A famous remark by Luther at one of his Table Talks, when a student asked him, “Dr. Luther, if you knew the world was going to end tomorrow, what would you do?”, he replied, “I would plant an apple tree.”
What was the point of that? I am not sure, but I think Luther was trying to make a point with his student. That we carry on our work as best we can despite the present circumstances.
What do WE do, when the world we live in is so very different from the world we started with 10 months ago? We plant a tree. We call our neighbor, we join the prayer chain, we roll bandages, we give our money, we donate food, we make meals, we study, we fix things, we build things, we pray, we grieve what we have lost, we go to work, we celebrate the milestones. We even make plans, with the knowledge that those plans may have to change, and then change again.
Faithfulness in these times, to me, seems downright heroic. Just to be good to one another, to me, seems valiant. Just getting the family fed, housed and clothed seems monumental. If they don’t seem that way to you, then give thanks.
Either way, I would admonish you to Celebrate the Small Victories.
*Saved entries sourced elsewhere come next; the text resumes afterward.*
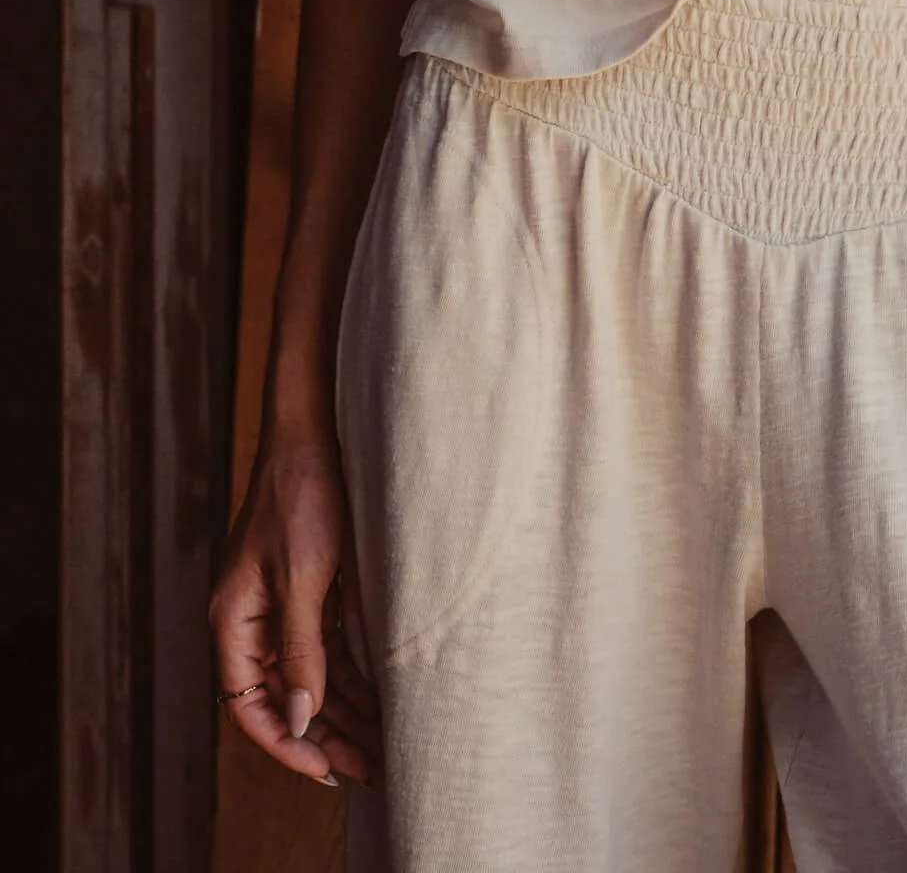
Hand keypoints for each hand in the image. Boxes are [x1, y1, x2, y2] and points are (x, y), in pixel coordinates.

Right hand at [208, 425, 381, 789]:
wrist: (315, 429)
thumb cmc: (302, 495)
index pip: (248, 704)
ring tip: (382, 743)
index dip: (283, 741)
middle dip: (324, 733)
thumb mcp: (305, 577)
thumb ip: (300, 649)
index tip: (324, 769)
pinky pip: (328, 645)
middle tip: (369, 766)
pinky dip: (352, 672)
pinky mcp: (311, 585)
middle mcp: (252, 617)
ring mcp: (282, 602)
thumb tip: (298, 716)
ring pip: (310, 674)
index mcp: (233, 618)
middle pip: (282, 696)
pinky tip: (382, 696)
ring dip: (343, 708)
Take time to notice and celebrate even the minor accomplishments that in normal times we could easily overlook. A school assignment completed, a faucet fixed, a puzzle finished, a rare friendly encounter with a cranky neighbor, a donation made, a goal met, a new healthy habit started, you get the idea. There is so much we cannot control, but there is still so much to give thanks for. Gratitude can keep us from feeling overwhelmed. And as I have written several times before: Worship is an antidote to fear. God bless you and yours as you give thanks and praise, in these strange and difficult times.